If  you have a heavy clay soil and live on the wet shores of Ireland then it is likely that your garden is frequented by slugs and snails. These pests which love big, fresh foliage will feed on and ravage crops such as cabbage, lettuce, peas and also anniliate the young seedlings of cucumbers, tomatoes and courgettes over night. There are a range of ways of dealing with slugs, all with varying degrees of success and slug pellets is one of those control options.

Slug pellets have been around for many years and are loved and loathed by gardeners in equal measures.

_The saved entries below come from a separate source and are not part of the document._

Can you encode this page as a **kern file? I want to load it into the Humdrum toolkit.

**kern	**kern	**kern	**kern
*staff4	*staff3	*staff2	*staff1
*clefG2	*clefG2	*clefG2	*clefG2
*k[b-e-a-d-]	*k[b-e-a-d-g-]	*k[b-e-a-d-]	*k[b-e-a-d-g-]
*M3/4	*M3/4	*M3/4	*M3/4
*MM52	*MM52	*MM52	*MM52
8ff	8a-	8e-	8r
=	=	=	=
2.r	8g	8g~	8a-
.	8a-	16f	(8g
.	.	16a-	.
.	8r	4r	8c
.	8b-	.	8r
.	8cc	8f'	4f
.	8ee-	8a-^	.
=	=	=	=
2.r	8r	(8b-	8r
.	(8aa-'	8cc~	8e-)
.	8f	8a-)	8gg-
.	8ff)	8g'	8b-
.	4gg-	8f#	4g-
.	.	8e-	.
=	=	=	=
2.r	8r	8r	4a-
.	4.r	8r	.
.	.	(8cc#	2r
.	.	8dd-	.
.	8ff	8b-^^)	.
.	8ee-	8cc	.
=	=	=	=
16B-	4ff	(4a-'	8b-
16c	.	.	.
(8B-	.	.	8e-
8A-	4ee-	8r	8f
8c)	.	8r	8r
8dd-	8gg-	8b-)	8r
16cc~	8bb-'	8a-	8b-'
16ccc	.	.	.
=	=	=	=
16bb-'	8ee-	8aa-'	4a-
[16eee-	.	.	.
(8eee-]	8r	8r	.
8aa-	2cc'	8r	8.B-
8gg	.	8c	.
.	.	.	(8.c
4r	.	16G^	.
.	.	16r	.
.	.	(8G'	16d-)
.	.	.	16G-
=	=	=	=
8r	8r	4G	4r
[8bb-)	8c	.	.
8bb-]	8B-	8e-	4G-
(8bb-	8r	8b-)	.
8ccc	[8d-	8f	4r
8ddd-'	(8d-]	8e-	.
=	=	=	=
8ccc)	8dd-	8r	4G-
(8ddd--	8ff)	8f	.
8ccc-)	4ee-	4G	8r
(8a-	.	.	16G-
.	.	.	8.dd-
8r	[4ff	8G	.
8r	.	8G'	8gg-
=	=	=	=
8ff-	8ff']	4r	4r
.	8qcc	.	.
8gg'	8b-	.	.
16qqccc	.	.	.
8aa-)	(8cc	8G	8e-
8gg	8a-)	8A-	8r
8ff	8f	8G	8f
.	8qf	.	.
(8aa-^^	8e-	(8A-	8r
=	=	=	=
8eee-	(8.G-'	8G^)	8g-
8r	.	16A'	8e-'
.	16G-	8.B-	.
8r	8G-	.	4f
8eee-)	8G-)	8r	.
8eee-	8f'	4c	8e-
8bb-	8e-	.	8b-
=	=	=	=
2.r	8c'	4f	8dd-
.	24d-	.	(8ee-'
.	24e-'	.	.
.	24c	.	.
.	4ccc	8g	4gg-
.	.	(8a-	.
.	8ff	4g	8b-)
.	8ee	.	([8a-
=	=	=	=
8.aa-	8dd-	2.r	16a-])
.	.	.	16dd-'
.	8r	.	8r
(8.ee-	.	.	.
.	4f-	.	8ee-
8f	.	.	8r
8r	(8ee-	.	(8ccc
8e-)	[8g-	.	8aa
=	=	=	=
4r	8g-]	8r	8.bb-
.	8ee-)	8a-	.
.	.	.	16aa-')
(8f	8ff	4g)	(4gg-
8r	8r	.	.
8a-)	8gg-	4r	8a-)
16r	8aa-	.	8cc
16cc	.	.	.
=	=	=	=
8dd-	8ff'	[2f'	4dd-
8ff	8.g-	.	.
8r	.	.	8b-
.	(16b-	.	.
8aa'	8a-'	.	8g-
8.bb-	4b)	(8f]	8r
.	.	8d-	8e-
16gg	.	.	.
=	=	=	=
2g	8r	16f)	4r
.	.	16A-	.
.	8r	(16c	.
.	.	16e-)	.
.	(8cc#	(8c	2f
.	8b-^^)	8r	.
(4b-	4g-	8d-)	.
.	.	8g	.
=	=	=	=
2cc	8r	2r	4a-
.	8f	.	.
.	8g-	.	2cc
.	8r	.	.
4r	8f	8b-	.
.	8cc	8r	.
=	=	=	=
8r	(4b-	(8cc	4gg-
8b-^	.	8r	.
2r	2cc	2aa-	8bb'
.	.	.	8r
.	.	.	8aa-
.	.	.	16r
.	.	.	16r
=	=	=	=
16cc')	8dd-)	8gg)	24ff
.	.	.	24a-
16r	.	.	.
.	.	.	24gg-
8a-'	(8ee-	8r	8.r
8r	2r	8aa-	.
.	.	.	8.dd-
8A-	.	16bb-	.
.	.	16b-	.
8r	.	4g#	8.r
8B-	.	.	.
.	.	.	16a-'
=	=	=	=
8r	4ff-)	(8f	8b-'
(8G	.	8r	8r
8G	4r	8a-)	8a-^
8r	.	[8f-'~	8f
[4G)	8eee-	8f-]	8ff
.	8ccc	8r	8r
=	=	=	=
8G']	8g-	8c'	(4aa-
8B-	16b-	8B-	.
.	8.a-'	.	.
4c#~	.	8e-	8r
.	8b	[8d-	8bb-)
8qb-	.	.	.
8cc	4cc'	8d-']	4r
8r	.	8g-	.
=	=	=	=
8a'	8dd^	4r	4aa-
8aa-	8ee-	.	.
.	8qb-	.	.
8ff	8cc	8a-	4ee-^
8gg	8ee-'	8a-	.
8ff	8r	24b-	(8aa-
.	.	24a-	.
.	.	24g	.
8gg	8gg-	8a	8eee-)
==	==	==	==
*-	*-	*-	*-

The obvious con that springs to mind when mentioning slug pellets is that they are poisonous to pets and children and nobody wants to put something poisonous in the garden, never mind around the vegetables they wish to eat.

The active ingredient in most slug pellets is Metaldehyde, this chemical cause the moist bodies of slugs to dry out which in turn kills the pest. Metaldehyde is poisonous to most pets and can make them ill if ingested. Of course these pellets are brightly coloured to discourage dogs from eating them. Meanwhile Metaldehyde is in fact an unexcepted pest control method in organic farming, although it’s use is restricted and special permission from your Organic Certified Associated in required before an organic grower can use Metaldehyde.

There is an alternative slug pellet which has ferramol as it’s active ingredient and this slug pellet is made up of Iron Oxide which does not harm pets or wild life.

Slug pellets have their place in the garden, they can be used around ornamental plants such as choisya, hostas, hydrangeas and other large leaved plants. Slug pellets are an effective control option so long as you spread enough pellets to create a barrier around each plant and you replenish the supply of slug pellets weekly and after rain showers.

However, with slugs being Ireland’s number one garden pest there are also tonnes of tricks of the trade and old wives tales in ways to control slugs other than using pellets. The more obvious ones are beer trays and copper bands. But some more obscure ones include horse hair, egg shells, cat litter and cold ashes.

While pellets save on time and labour in the garden, alternative controls such as slug barriers and beer trays offer novel ways to protect your crops with little effort but maximum reward.

With the range of alternative control options there really souldn’t be a need to resort to using Metaldehyde slug pellets. But if you do use them be sure to keep them away from vegetable crops and out of reach of pests and children.